Fiberglass or open molded canoes is the last method of canoe manufacturing. Some use hybrid names and some use kevlar in their laminate schedule. Some use two molds to make a wide bottom canoe, most use one. The standard fiberglass canoe is great for many reasons, one is thickness in the bottom. The other reason fiberglass canoes are great is glossy outside finish. Most boats are built out of fiberglass so people understand they are cool, easy to clean and last. The biggest fear to a fiberglass canoe buyer is dropping one on concrete loading it out of the truck.

How do I pick out a rental canoe?

If you are like most rental operators on a inland lake setting where cutomers simply pay you and take the boats out themselves, then a recreational hull is recommended. Canoe boarding can be quite a challenge unless properly instructed. Beach access is recommended though at we do have some floating kayak/ canoe launches if you do not have beach access. The next issue is what material or construction method has the most value for my situation. Value meaning, how much cost divided into how many years of service. Because every beach is variable there is no simple answer. Some things are obvious such as aluninum canoes in rocky rivers, not a good match. Even though cheapest up front cost, thermo formed canoes are thinest on the bottom, not a good choice for rental. Roto molded canoes are thickest on bottom and are recommended for most rental settings and use. Laminated roto molding where additional material is added in the molding process is most highly prized in the rental world. We feel this method provides the most value to the rental operator.

I take long trips, what is best?

These canoes are known as touring canoes and or tripping canoes. These typically are larger canoes designed to row easily. These are not great canoes to take out by yourself and or not the best canoes for maneuverability or stability. The main goal is large loads paddling as easily as possible with an experienced paddler. They are also best used in water with higher waves, such as the ocean or places where the wind creates higher waves.

I live on a lake and want one for the family, which is best for me?

The most popular type of canoe is a recreational canoe. These canoes have wider bottoms and or designed to hold a medium duty load with maximum stability for novice paddlers. These canoe hull designs make great rental canoes. Stability with decent maneuverability is the goal. Hull materials and construction vary but that will be discussed below.
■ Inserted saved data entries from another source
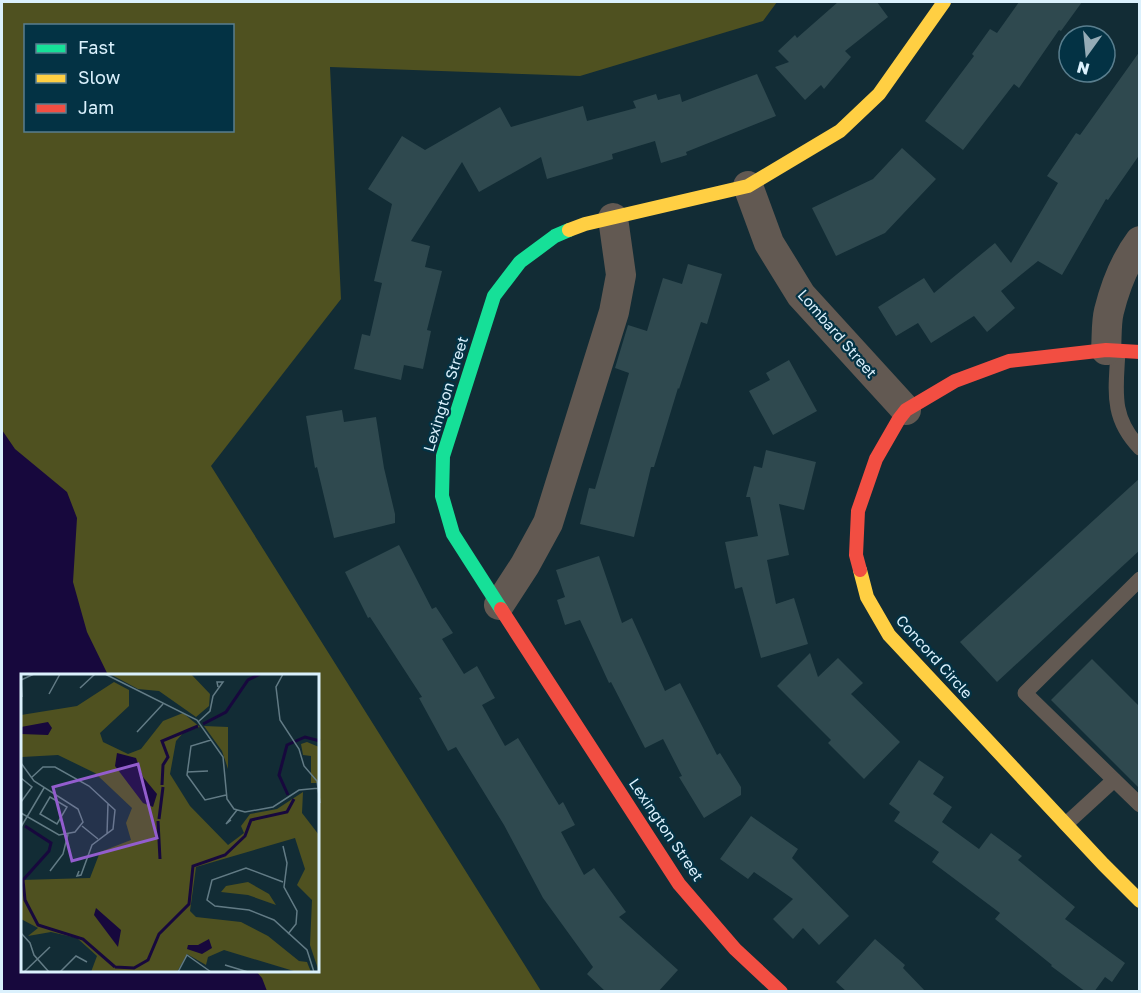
<svg xmlns="http://www.w3.org/2000/svg" width="1141" height="993" viewBox="0 0 1141 993" font-family="'Golos Text',sans-serif">
  <style>
    .green { fill: #4f5120; fill-rule: evenodd }
    .water { fill: #17083d }
    .building { fill: #2f494f }
    .lines { fill: none; stroke-linecap: round; stroke-linejoin: round }
    .lane { stroke: #625952; stroke-width: 15 }
    .street { stroke: #625952; stroke-width: 30 }
    .fast { stroke: #16e098; stroke-width: 14 }
    .slow { stroke: #ffcf43; stroke-width: 14 }
    .jam { stroke: #f24e42; stroke-width: 14 }
    .labels { text-anchor: middle; stroke-width: 4.5; stroke-linejoin: round; paint-order: stroke }
    .street-label { font-size: 15px; fill: #dbf1fd; stroke: #033244 }
    .inset-river { fill: none; stroke: #17083d; stroke-width: 3 }
    .inset-road { fill: none; stroke: #627b85; stroke-width: 1.5 }
    .view { fill: #935dce; fill-opacity: 0.15; stroke: #935dce; stroke-width: 3 }
    .inset-edge { fill: none; stroke: #dbf1fd; stroke-width: 3 }
  </style>
  <rect width="100%" height="100%" fill="#122c35"/>
  <path class="green" d="M2,2H777L763,21L580,76L330,67L341,299L211,466L541,991L2,992ZM26,26H232V130H26ZM22,675H318V970H22Z"/>
  <path class="water" d="M2,430L15,449L67,492L77,518L73,582L87,632L108,675H22V970L256,971L262,978L267,991H2Z"/>
  <g class="building">
    <path d="M838,2H877L888,17L845,51L851,57L824,89L821,85L805,100L775,67L789,62L778,51L795,35L797,38Z"/>
    <path d="M1019,2H1082L1061,31L1059,30L1019,88L1014,84L963,150L925,121L974,56L972,54L990,29L997,33Z"/>
    <path d="M1140,51V154L1108,200L1106,199L1062,275L1038,261L1001,291L1015,308L987,332L974,316L931,343L918,323L896,336L878,307L924,278L934,293L995,243L1011,263L1058,183L1047,176L1076,133L1080,135Z"/>
    <path d="M757,74L776,116L686,152L687,155L661,163L655,141L612,154L613,159L547,179L541,157L479,192L462,162L411,241L430,246L425,267L442,271L427,330L431,331L423,369L404,365L401,380L354,369L362,334L370,336L382,283L374,281L392,204L368,189L402,136L425,150L500,107L511,127L583,106L587,121L636,108L633,101L656,94L658,100L680,94L682,102Z"/>
    <path d="M902,148L936,179L885,233L836,256L812,208L873,179Z"/>
    <path d="M688,264L722,274L707,324L701,322L679,389L678,388L654,467H651L634,537L580,524L589,488L595,489L629,373L615,368L628,325L647,331L663,278L682,284Z"/>
    <path d="M789,360L817,411L773,435L749,391L770,380L766,373Z"/>
    <path d="M342,410L344,422L376,417L384,468L395,514V523L334,538L317,467L315,468L306,416Z"/>
    <path d="M766,450L816,462L804,510L779,504L789,555L767,560L776,604L794,598L808,644L761,658L742,587L735,589L725,542L758,536L750,497H746L754,466L762,468Z"/>
    <path d="M1140,478V550L997,682L960,642Z"/>
    <path d="M399,545L432,609L436,607L453,633L442,639L464,674L477,666L495,698L482,705L505,746L518,738L559,805L563,802L575,825L561,832L584,875L594,868L626,912L619,917L678,970L658,992H606L587,974L593,967L543,898L504,825L456,747L448,751L419,698L422,697L370,617L368,618L345,572Z"/>
    <path d="M599,556L622,623L632,618L665,691L680,683L717,755L720,753L741,787V795L704,818L679,777L682,776L663,739L645,748L611,682L609,683L580,620L565,625L557,600L565,597L556,570Z"/>
    <path d="M810,653L818,677L838,658L863,683L851,694L900,742L864,779L828,743L831,740L777,686Z"/>
    <path d="M1092,659L1140,707V789L1051,700Z"/>
    <path d="M919,760L944,777L933,794L952,807L942,822L979,849L991,833L1022,856L1018,860L1075,907L1065,919L1125,963L1112,982L1105,977L1094,992H1086L1051,966L1052,965L995,919L1000,913L932,862L939,852L894,821L900,812L889,804Z"/>
    <path d="M751,816L798,849L792,858L849,916L819,945L803,928L793,939L773,919L793,899L754,872L748,879L720,859Z"/>
    <path d="M875,939L905,965L903,968L926,992H847L836,982Z"/>
  </g>
  <g class="lines">
    <g class="lane">
      <path d="M1118,351C1116,390 1110,417 1140,448"/>
      <path d="M1140,579L1025,693L1140,805"/>
      <path d="M1066,824L1114,780"/>
    </g>
    <g class="street">
      <path d="M748,186L769,243L801,295L906,410"/>
      <path d="M1106,350C1107,337 1106,323 1109,311C1115,287 1125,261 1140,241"/>
      <path d="M499,605L525,565L548,523L614,312L621,275L613,218"/>
    </g>
    <path class="fast" d="M501,609L453,534L442,496L443,456L494,296L520,262L555,236L569,230"/>
    <g class="slow">
      <path d="M569,230L585,224L748,186L840,131L879,94L944,2"/>
      <path d="M860,570L867,597L889,635L1103,864L1140,901"/>
    </g>
    <g class="jam">
      <path d="M860,570L856,555L858,511L876,459L899,419L906,410L955,381L1009,361L1106,350L1140,352"/>
      <path d="M501,609L679,884L735,949L781,992"/>
    </g>
  </g>
  <g class="labels">
    <g class="street-label">
      <text transform="translate(837 334) rotate(49)" y="5">Lombard Street</text>
      <text transform="translate(446 394) rotate(-73)" y="5">Lexington Street</text>
      <text transform="translate(934 657) rotate(48)" y="5">Concord Circle</text>
      <text transform="translate(666 830) rotate(56)" y="5">Lexington Street</text>
    </g>
  </g>
  <g transform="translate(21 674)">
    <rect width="298" height="298" fill="#122c35"/>
    <path d="M89,0H170L189,20L188,32L175,43L138,17L117,15ZM93,8L108,16V32L79,59L82,68L107,80L120,75L142,47L162,39L179,53L163,58L155,67L149,100L169,132L207,171L223,159L220,152L229,140L256,135L282,118L281,139L298,161V298L289,271L291,226L276,211L284,195L274,164L175,193L169,237L175,243L220,248L247,262L278,287L286,288L290,298H276L203,276L187,283L185,291L166,280L156,298H70L76,282L56,264L30,258L7,262L17,254L0,245V206L69,204L79,178L110,166L105,149L111,134L74,99L37,81L1,83L0,41L56,32ZM183,52L207,53V95L201,77ZM286,68L298,73V109H290V82L282,81L280,70ZM227,208L248,220L255,231L227,221L200,218L205,212Z" fill="#4f5120"/>
    <path d="M27,48L31,54L27,61L0,60V53ZM96,79L115,84L122,103L136,120L132,133L122,129L94,92ZM75,234L100,256L97,273L73,241ZM188,265L191,274L181,280L166,275L167,271H177Z" fill="#17083d"/>
    <path class="inset-river" d="M182,50L205,38L227,6L239,0M141,111L142,91L147,83L141,67L177,52M267,121L258,101L266,71L284,63L299,67M138,145L142,113M137,147L139,185M4,152L30,169L28,177L2,206L4,226L17,251L62,265L94,293M94,293L113,294L127,286L138,260L168,230L172,192L204,181L224,162L230,146L266,138L273,125"/>
    <path class="inset-road" d="M84,0L176,46L202,83L206,125L213,135L224,138L252,133L278,116L299,114M262,0L255,13L259,46L278,75L283,92L296,107L299,129M59,14L74,0M28,20L39,0M1,23L0,6L13,0M177,48L189,37L192,22L202,8H196L197,13M116,58L142,30M190,66L170,72L166,101L184,126L205,121M0,89L13,107L57,135L62,148L54,158L38,161L0,139M166,98L187,97M0,104L11,113L0,128M10,104L22,93H34L68,112L94,136L92,155L71,171L60,201L56,202L58,197M29,123L46,133L36,150L19,140ZM210,146L205,150L216,136M61,152L77,165M0,153L23,114M86,160L87,129M262,172L266,189L263,213L276,237L275,250L267,260M29,197L42,180L47,160M262,208L225,194L191,206L186,226L194,232L228,236L253,246L286,276L293,298M0,259L9,269L13,281L28,298M204,291L227,298M3,298L29,273M39,298L55,282L66,288M157,298L166,281L190,298"/>
    <path class="view" d="M117,90L136,164L51,187L32,113Z"/>
    <rect width="298" height="298" class="inset-edge"/>
  </g>
  <rect width="1141" height="993" fill="none" stroke="#dbf1fd" stroke-width="6"/>
  <rect x="24" y="24" width="210" height="108" fill="#033244" stroke="#597e8e" stroke-width="1.5"/>
  <rect x="36" y="44" width="30" height="9" fill="#16e098" stroke="#597e8e" stroke-width="1.5"/>
  <text x="78" y="54" font-size="18" fill="#dbf1fd">Fast</text>
  <rect x="36" y="74" width="30" height="9" fill="#ffcf43" stroke="#597e8e" stroke-width="1.5"/>
  <text x="78" y="84" font-size="18" fill="#dbf1fd">Slow</text>
  <rect x="36" y="104" width="30" height="9" fill="#f24e42" stroke="#597e8e" stroke-width="1.5"/>
  <text x="78" y="114" font-size="18" fill="#dbf1fd">Jam</text>
  <g transform="translate(1087 54) rotate(195)"><circle r="28" fill="#033244" stroke="#597e8e" stroke-width="1.5"/>
  <path d="M0-4.5L10 22L0 15L-10 22Z" fill="#95acb7"/>
  <text y="-9" font-size="16" font-weight="bold" text-anchor="middle" fill="#dbf1fd">N</text>
  </g>
</svg>
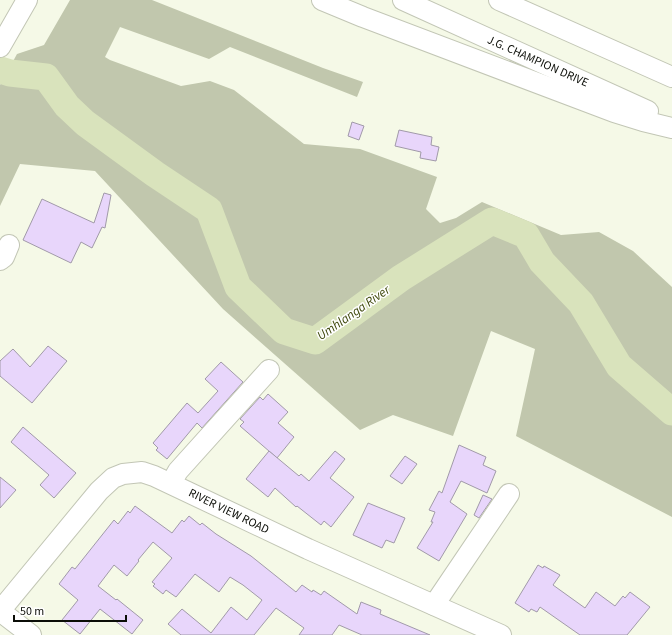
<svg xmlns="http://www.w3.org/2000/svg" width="672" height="635" font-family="'Source Sans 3',sans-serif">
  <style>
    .green { fill: #c1c7ad }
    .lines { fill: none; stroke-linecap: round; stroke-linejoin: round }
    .river { stroke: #d9e3bc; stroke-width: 27 }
    .building { fill: #e8d6fb; stroke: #a19aa9 }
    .minor-casing { stroke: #c2c6b5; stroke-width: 22 }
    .minor { stroke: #fff; stroke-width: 20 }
    .labels { text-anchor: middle; stroke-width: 3; stroke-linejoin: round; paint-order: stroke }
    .street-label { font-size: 12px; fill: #0b0d07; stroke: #fff }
    .water-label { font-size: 13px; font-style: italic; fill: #404a0e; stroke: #fff }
  </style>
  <rect width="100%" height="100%" fill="#f5f9e7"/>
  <polygon class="green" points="70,0 152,0 323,68 363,82 357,97 230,47 209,59 120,27 105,57 110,60 181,86 210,81 234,90 304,144 360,149 437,177 426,209 440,223 456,218 482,202 561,235 599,232 633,251 672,287 672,517 516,436 535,349 491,331 453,436 393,415 360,430 223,309 95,171 20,164 0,206 0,85 17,54 44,45"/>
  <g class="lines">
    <polyline class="river" points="0,70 10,73 46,77 67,106 85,123 155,174 209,210 238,287 284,331 315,341 401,278 492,221 526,235 542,262 581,303 619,366 672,412"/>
  </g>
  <g class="building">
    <polygon points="352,122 364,126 359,140 348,136"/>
    <polygon points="399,130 432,137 431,145 439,147 436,161 420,158 421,152 395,146"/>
    <polygon points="104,193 111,195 105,228 102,227 92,248 81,242 71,263 23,240 42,199 94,223"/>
    <polygon points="48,346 67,361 32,403 0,376 0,361 13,349 30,367"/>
    <polygon points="221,362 243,382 202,428 197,423 167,459 156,450 158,448 153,443 187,403 198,413 218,391 205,379"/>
    <polygon points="268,394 288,412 278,423 294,437 277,458 240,426 244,422 240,419 260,397 263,400"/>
    <polygon points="23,427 76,473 54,498 40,485 49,475 11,442"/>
    <polygon points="459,445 486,457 483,465 496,471 487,493 461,481 450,502 467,514 439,561 417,548 433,522 431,522 435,512 429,510 439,491 442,493"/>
    <polygon points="269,451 299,476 301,474 309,481 335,451 345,459 330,478 354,497 331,527 324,521 321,525 297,506 296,507 275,488 268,497 246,479"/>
    <polygon points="405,456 417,464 402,484 390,476"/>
    <polygon points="0,477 16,490 0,508"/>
    <polygon points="483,495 492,499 479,518 474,515"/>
    <polygon points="368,503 405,518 394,543 386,540 382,548 353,535"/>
    <polygon points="135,506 172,533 182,520 184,522 189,516 200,525 202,523 216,534 251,556 296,592 302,585 312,592 313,590 321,595 324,591 357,614 361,602 381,610 380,614 430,635 362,635 339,625 332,635 299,635 304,628 276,608 254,635 181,635 168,624 182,609 211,633 231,607 247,620 262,600 243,585 230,577 219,592 195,574 176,597 166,590 163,594 153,586 155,584 152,582 172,558 153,542 138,560 139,561 127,576 114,565 98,586 116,600 117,599 143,620 132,634 100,609 80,634 62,620 78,600 59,584 72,567 75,569 114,520 118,524 128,511 130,513"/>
    <polygon points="538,565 543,568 544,566 560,575 553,585 585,608 596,592 615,606 623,596 625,598 630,592 650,607 627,635 580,635 540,607 537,612 531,609 529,612 515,603"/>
  </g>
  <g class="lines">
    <g class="minor-casing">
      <g id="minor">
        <polyline points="322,0 363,17 614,112 643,121 672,128"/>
        <polyline points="403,0 648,111"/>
        <polyline points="499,0 672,77"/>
        <polyline points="0,47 27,0"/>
        <polyline points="0,260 4,257 9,245"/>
        <polyline points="171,483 178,471 269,370"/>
        <polyline points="434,605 509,494"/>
        <polyline points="0,611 99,491 113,478 123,474 142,472 154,476 308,549 501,635"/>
        <polyline points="0,611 31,635"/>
      </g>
    </g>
    <use href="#minor" class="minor"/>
  </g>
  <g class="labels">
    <g class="street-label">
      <text transform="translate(538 61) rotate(24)" y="4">J.G. CHAMPION DRIVE</text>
      <text transform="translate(229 511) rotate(26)" y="4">RIVER VIEW ROAD</text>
    </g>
    <g class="water-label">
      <text transform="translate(353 312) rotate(-35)" y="5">Umhlanga River</text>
    </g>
  </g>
  <path d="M14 615v6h112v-6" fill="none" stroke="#0b0d07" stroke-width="2"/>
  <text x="20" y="615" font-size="12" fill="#0b0d07" stroke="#ffffff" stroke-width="3" paint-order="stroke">50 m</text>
</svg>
I like to fish, is a canoe good for that?

Fishing canoes well... are for fishing out of. Most popular ones are square stern canoes. These are flat back or flat transom canoes designed to hold a small motor in the back. It gives you the best of both worlds, a boat that you can paddle and or use a motor with. Wide bottom or wide flare canoes are the best for stability over traditional square back canoes. These cost more but add tremendous stability, just what is needed when reaching over to pick up a fish. Any canoe can be fished out of but when you want to make sure you don't take a dip while doing it a wide bottom square stern canoe is the ticket. These types of canoes have the most diverse uses and the most fuel efficient hull designs making them very popular.

I like to go by myself, what makes a canoe better than a kayak?

Solo canoes are designed for one person use. These used to be very popular until kayaks came out. However there are some people that like these especially when camping. You can carry enough gear for camping and still stay maneuverable. Also in water with waves you can stay drier and still keep your canoe small. High sides and gear storage are why solo, one person canoes are chosen over kayaks.

I like white water, what should I look for in a canoe?

Another popular solo canoe is a whitewater canoe. These have a specific short v rocker design and are made out of material that can take impacts against large rocks best. From the side they look bannana shaped. This allows the nose not to get stuck in the rocks. Drift boats have the same hull shape for the same purpose. Whitewater kayaks are best if rotomolded not thermoformed. A high grade, pure hdpe is also recommended.